An emotion determines the degree to which something is significant. 

On Sept. 11, 2001, the emotions I and others felt made it impossible for us to hold it in proportion. 

It was everything that ever was or would be. 

But as the emotions seep out of the viewers’ minds, a sense of proportion emerges, and that sense of proportion is essential for living a good life. 

When the emotion creeps into your mind and won’t leave, you cannot see events clearly. 

At that point, the moment in which you are living and the thing that is at its center become the eternal moment. 

And that is the origin of fanaticism.

History, and for good measure geopolitics, demands that we remember what has happened and intuit the emotions of the actors but never feel them. 

Without this, all sense of proportion is lost, and you are not telling the story of the past and present, but rather the story that has come to haunt your mind. 

And since those thoughts are both powerful and misleading, you fail as a historian but succeed in other ways – as an ideologue, for example. 

But an ideologue can’t be a good historian, because his emotions tell him what the answer is even before the question is posed.

The same can be said for all human beings. 

9/11 happened and we remember it. 

It was a terrible moment, and we factor that in. 

But we don’t surrender to the emotion because if we surrendered to it we would become emotional ideologues and dangerous. 

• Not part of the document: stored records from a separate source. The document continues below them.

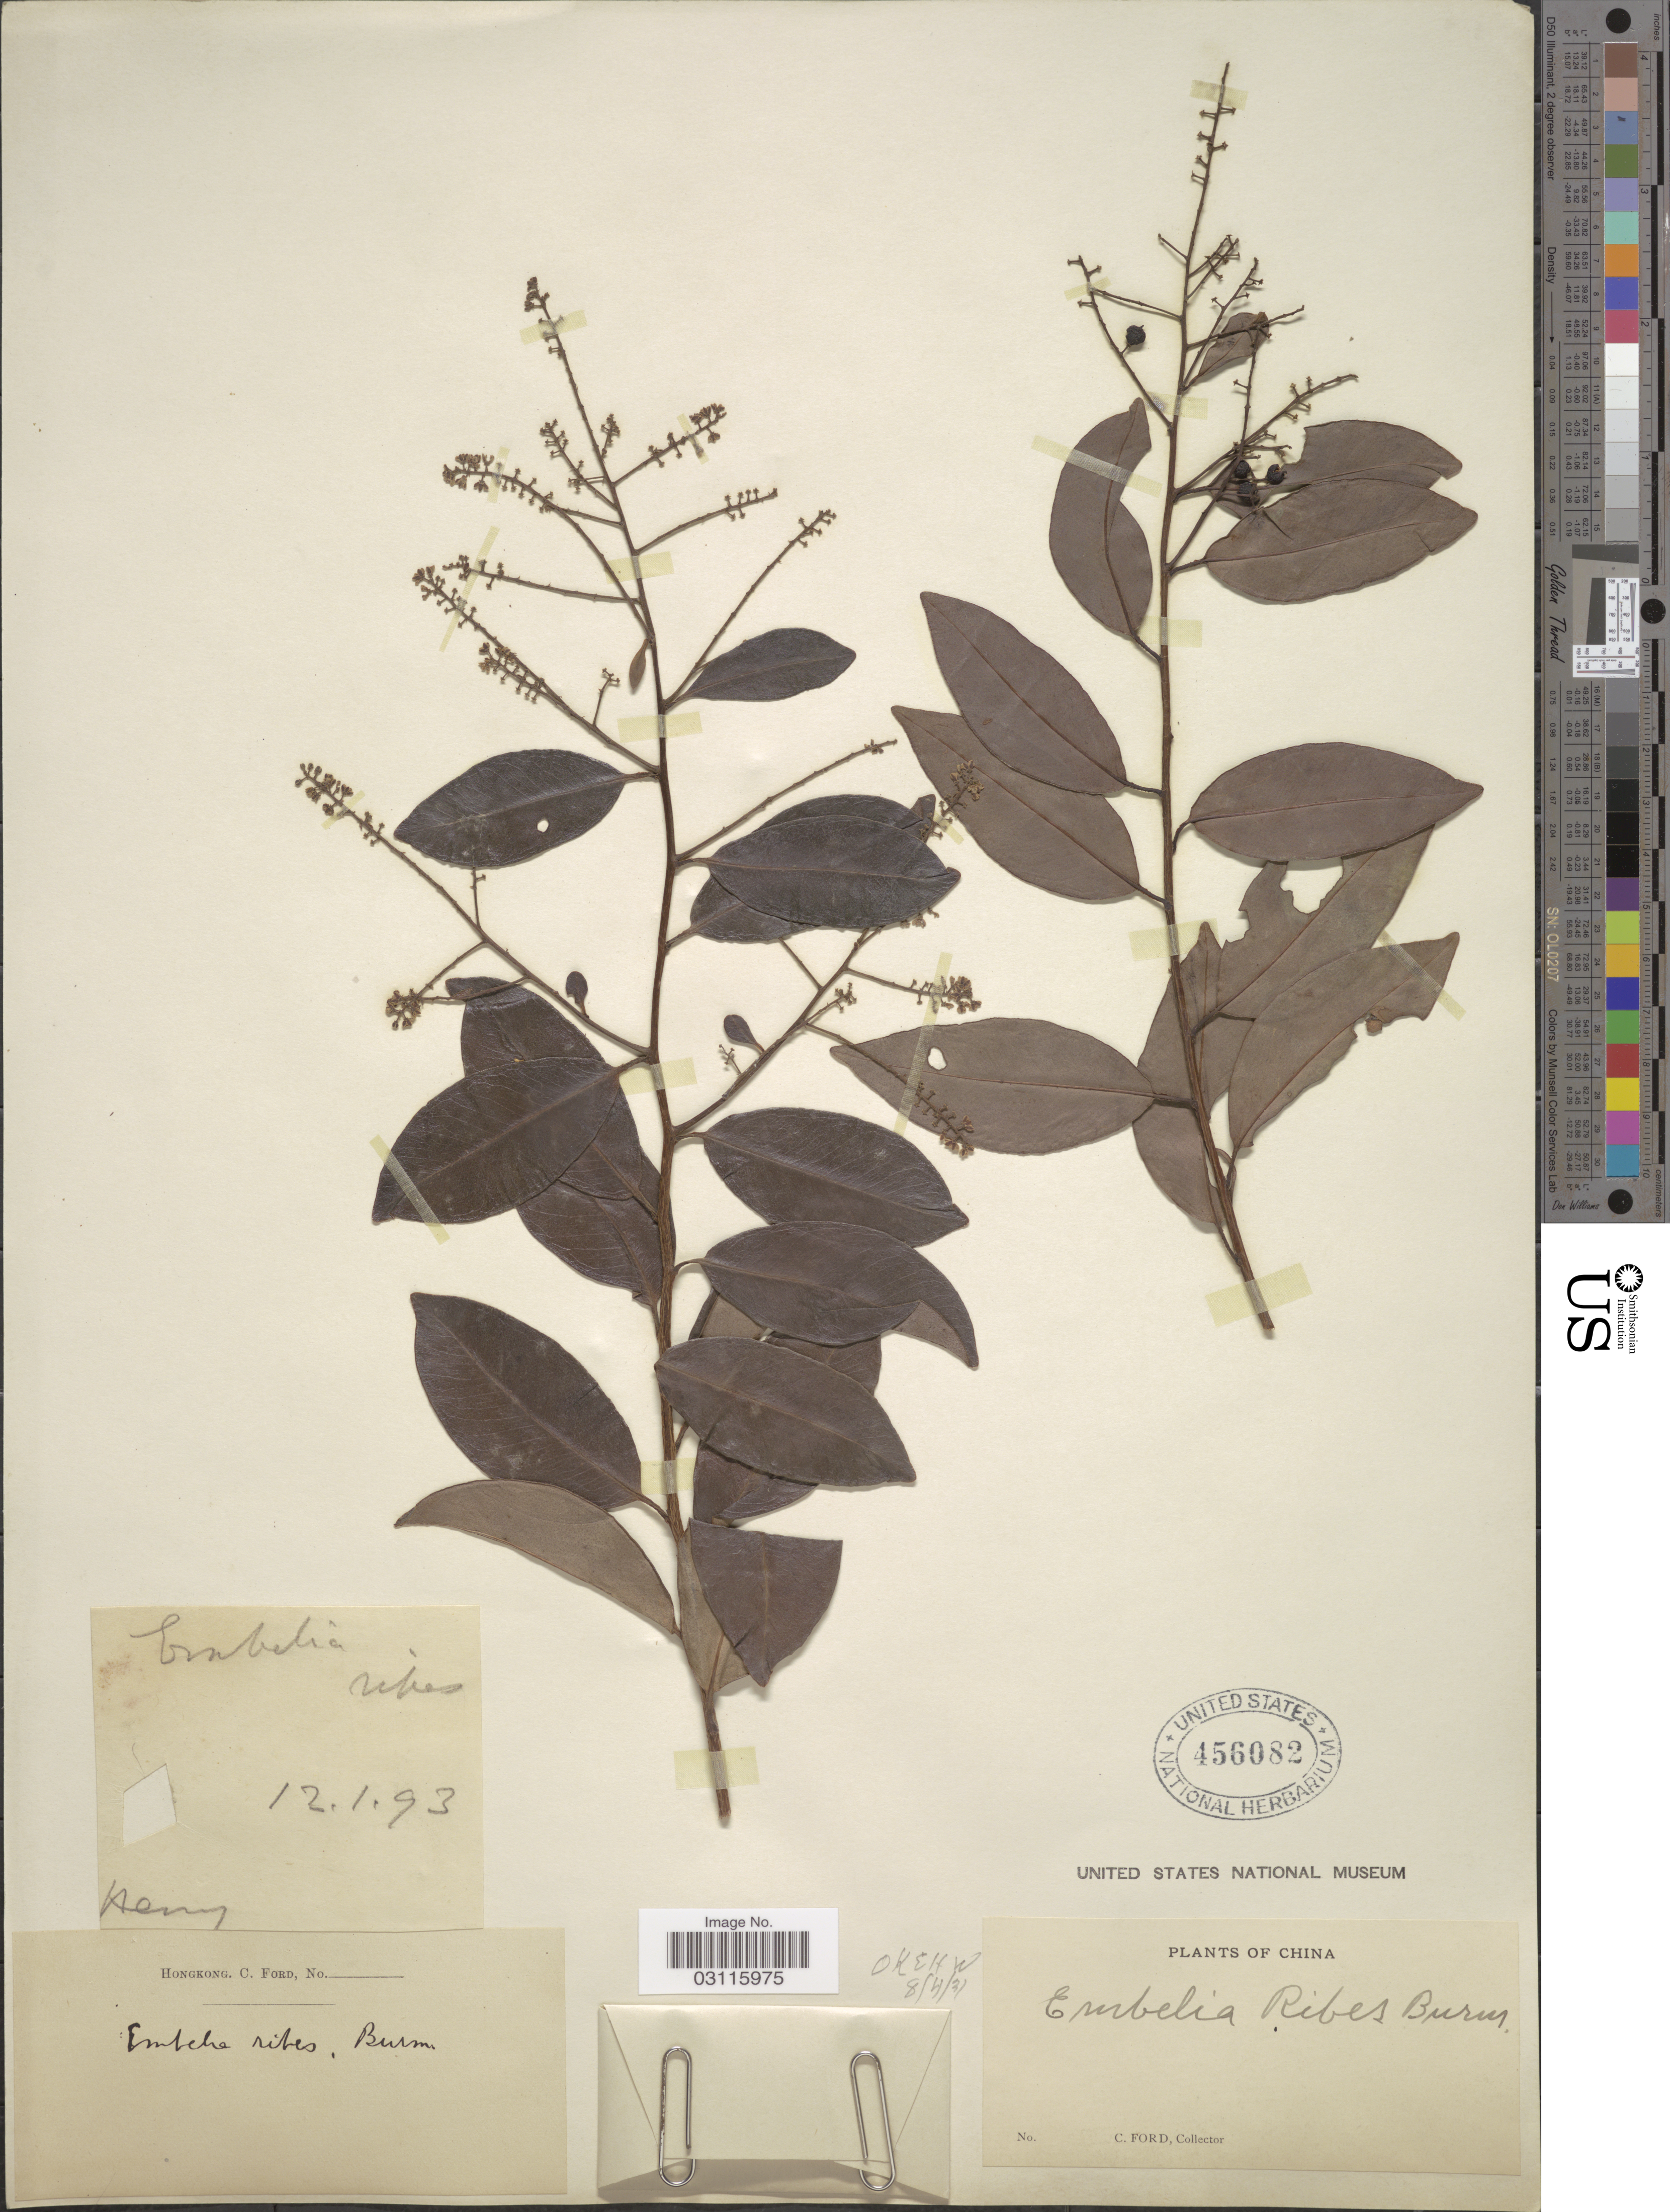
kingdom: Plantae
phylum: Tracheophyta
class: Magnoliopsida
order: Ericales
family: Primulaceae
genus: Embelia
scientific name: Embelia ribes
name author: Burm. f.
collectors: C. Ford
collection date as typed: Transcribed d/m/y: 12/1/93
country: China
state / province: Hong Kong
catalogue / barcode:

Americans have lost the emotions they once had for 9/11 and can therefore find perspective. 

In other matters, Americans cannot lose their emotions about the past, and no sense of perspective or moderation is possible.

Memory is the foundation of history, and emotion is its manager. 

Losing that emotion or managing it prudently is the foundation of civilization. 

However far the U.S. went after 9/11, the emotion slowly seeped out. 

A nation that cannot stop feeling an emotion drawn of what once was is in danger. 

My parents could not forget the emotions of the Holocaust. 

I must. 

It is not my memory. 

I must not forget it happened. 

But I cannot let myself feel it. 

Preventing it in the future demands a ruthless sense of proportion.